# string slap



## mitchxt

I took my switchback xt out today and the string slapped me pretty good. I backed the poundage off some. What causes this?:cocktail:


----------



## pure havoc

too long of DL , improper form , ? numerous scenerios


----------



## mike 66

*Ill help ya ..*

HAND PLACEMENT ON THE GRIP....SWING YOUR THUMB 45* IF RT HANDED TO THE RT LAY YOUR BONE ON YOUR THUMB ON THE GRIP RELAXING YOUR HAND. BUT CLOSED...THIS WILL PULL YOUR ARM AWAY FROM STRING....IT HOW ALL PROS SHOOT..IT TAKES THE GRIP OUT OF PALM OF HAND WHERE IT FLOATS IN YOUR HAND. AND IS NEVER IN SAME SPOT AND MOST TORK THE BOW L-OR RT. PUTTING THE EXACT SAME GRIP WITH EXACT HAND PLACEMENT IS MOST CRITICAL PUTTING THE THUMB BONE ON GRIP GIVES SOLID SPOT. SOME EVEN HAVE TATTOS FOR HAND PLACEMENT....MIKE 66


----------



## mike 66

*Almost forgot*

 TRY SHREWD grip on matt. SWITCHY great bow i got 2 all pros always take off factory wood grip.. you will improve and never hit your hand... the wood grip gotta go. they just started to make new grips on the matthews because everyone took the old style off... switch backs are one of the best models ever made by matthews. they also hold bettet $$$$ cash value. than others models....need help just drop me a line mike 66


----------



## nag

pure havoc said:


> too long of DL , improper form , ? numerous scenerios


Pure Havoc got it right.....

Make sure you're not lifting your bow arm shoulder.


----------



## Archer god

Draw length to long? Or you are hyper extending your elbow make sure you always keep your elbow bent and out of the string path


----------



## tjg184

Everytime I get slapped with a string is due to improper grip. Try to grip the bow more with your palm instead of fingers.


----------



## sightmaster

it could be your torque


----------



## aread

Mike is right both about hand position and removing the pretty wood grip on Mathews.

If your bow hand, arm and shoulder are set like they should be, you won't hit your arm with even a extra inch of DL.

One thing to look for is your bow arm elbow. You want the crease on the inside of your elbow is vertical or nearly vertical. Some people are built so that they can't get it vertical, just get your hand at 45 degrees and your elbow as close as possible without hurting yourself.

Allen


----------



## rlbreakfield

Watch this!

····················

→ Problem a:
Print the stored rows from the line with "En ordbok för slang, sköna ord" up to and including the line with "it är betyder okej".
The thread and the stored rows have no connection to each other.

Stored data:
····················

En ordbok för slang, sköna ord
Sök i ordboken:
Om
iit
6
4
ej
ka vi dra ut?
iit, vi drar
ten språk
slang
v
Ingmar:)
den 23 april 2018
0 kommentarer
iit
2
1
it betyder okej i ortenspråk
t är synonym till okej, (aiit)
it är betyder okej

····················

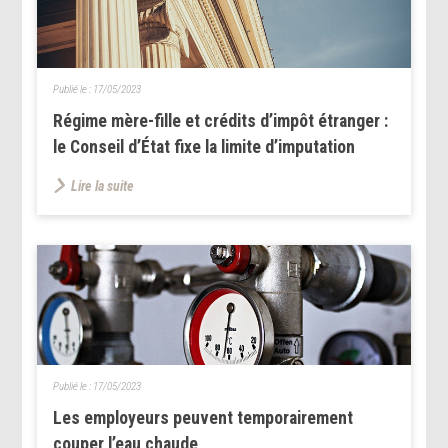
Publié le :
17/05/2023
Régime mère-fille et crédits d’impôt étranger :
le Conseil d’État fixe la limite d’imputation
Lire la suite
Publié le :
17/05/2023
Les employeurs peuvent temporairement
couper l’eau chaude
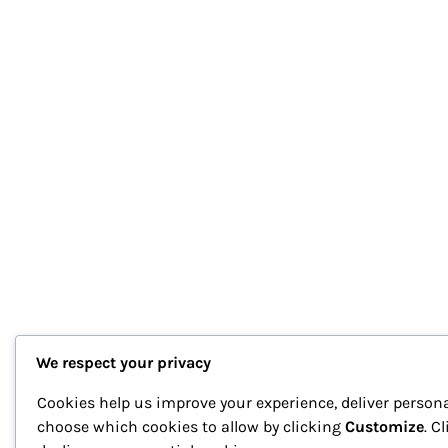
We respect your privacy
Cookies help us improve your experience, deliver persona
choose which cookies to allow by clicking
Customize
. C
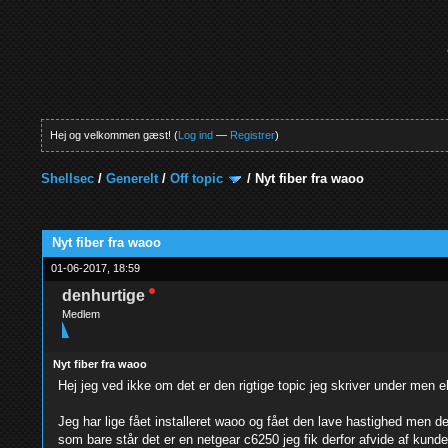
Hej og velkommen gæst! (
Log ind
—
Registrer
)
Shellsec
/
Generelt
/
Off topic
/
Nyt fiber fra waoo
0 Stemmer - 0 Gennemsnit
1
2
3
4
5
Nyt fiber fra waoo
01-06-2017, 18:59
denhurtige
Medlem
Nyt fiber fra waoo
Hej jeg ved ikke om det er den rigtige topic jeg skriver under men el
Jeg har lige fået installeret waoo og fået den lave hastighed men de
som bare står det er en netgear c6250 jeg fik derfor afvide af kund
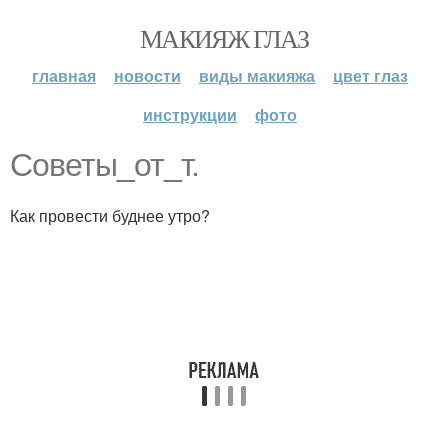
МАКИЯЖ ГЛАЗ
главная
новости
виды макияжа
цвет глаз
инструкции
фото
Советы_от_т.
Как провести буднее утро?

····················

→ Problem b:
In the string slap thread, give the username of every person who replied after the opening post by mitchxt.

→ Problem solution a:
En ordbok för slang, sköna ord
Sök i ordboken:
Om
iit
6
4
ej
ka vi dra ut?
iit, vi drar
ten språk
slang
v
Ingmar:)
den 23 april 2018
0 kommentarer
iit
2
1
it betyder okej i ortenspråk
t är synonym till okej, (aiit)
it är betyder okej

→ Problem solution b:
pure havoc
mike 66
nag
Archer god
tjg184
sightmaster
aread
rlbreakfield